- _Prompt_
Rewrite the lines of the records with "redis_port" swapped for "port_num" wherever it occurs, changing nothing else.

- _Data to process_
====

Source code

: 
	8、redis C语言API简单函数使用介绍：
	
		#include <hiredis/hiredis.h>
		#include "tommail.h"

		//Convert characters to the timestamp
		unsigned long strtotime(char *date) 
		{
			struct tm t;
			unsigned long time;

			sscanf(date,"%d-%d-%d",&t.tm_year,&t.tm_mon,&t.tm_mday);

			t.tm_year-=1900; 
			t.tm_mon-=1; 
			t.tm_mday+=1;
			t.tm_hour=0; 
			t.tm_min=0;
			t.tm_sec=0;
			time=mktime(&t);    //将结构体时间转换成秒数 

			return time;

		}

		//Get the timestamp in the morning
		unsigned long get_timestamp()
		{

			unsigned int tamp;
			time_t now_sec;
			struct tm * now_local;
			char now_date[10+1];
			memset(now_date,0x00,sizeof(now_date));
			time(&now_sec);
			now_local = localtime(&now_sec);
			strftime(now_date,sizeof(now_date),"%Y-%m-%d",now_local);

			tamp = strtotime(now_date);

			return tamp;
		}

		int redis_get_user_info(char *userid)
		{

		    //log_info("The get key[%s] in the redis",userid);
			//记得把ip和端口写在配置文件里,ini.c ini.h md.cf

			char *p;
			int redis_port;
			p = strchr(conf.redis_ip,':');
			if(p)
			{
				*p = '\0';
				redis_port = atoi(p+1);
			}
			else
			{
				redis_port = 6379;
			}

====

- _Answer for this exercise_
Source code

: 
	8、redis C语言API简单函数使用介绍：
	
		#include <hiredis/hiredis.h>
		#include "tommail.h"

		//Convert characters to the timestamp
		unsigned long strtotime(char *date) 
		{
			struct tm t;
			unsigned long time;

			sscanf(date,"%d-%d-%d",&t.tm_year,&t.tm_mon,&t.tm_mday);

			t.tm_year-=1900; 
			t.tm_mon-=1; 
			t.tm_mday+=1;
			t.tm_hour=0; 
			t.tm_min=0;
			t.tm_sec=0;
			time=mktime(&t);    //将结构体时间转换成秒数 

			return time;

		}

		//Get the timestamp in the morning
		unsigned long get_timestamp()
		{

			unsigned int tamp;
			time_t now_sec;
			struct tm * now_local;
			char now_date[10+1];
			memset(now_date,0x00,sizeof(now_date));
			time(&now_sec);
			now_local = localtime(&now_sec);
			strftime(now_date,sizeof(now_date),"%Y-%m-%d",now_local);

			tamp = strtotime(now_date);

			return tamp;
		}

		int redis_get_user_info(char *userid)
		{

		    //log_info("The get key[%s] in the redis",userid);
			//记得把ip和端口写在配置文件里,ini.c ini.h md.cf

			char *p;
			int port_num;
			p = strchr(conf.redis_ip,':');
			if(p)
			{
				*p = '\0';
				port_num = atoi(p+1);
			}
			else
			{
				port_num = 6379;
			}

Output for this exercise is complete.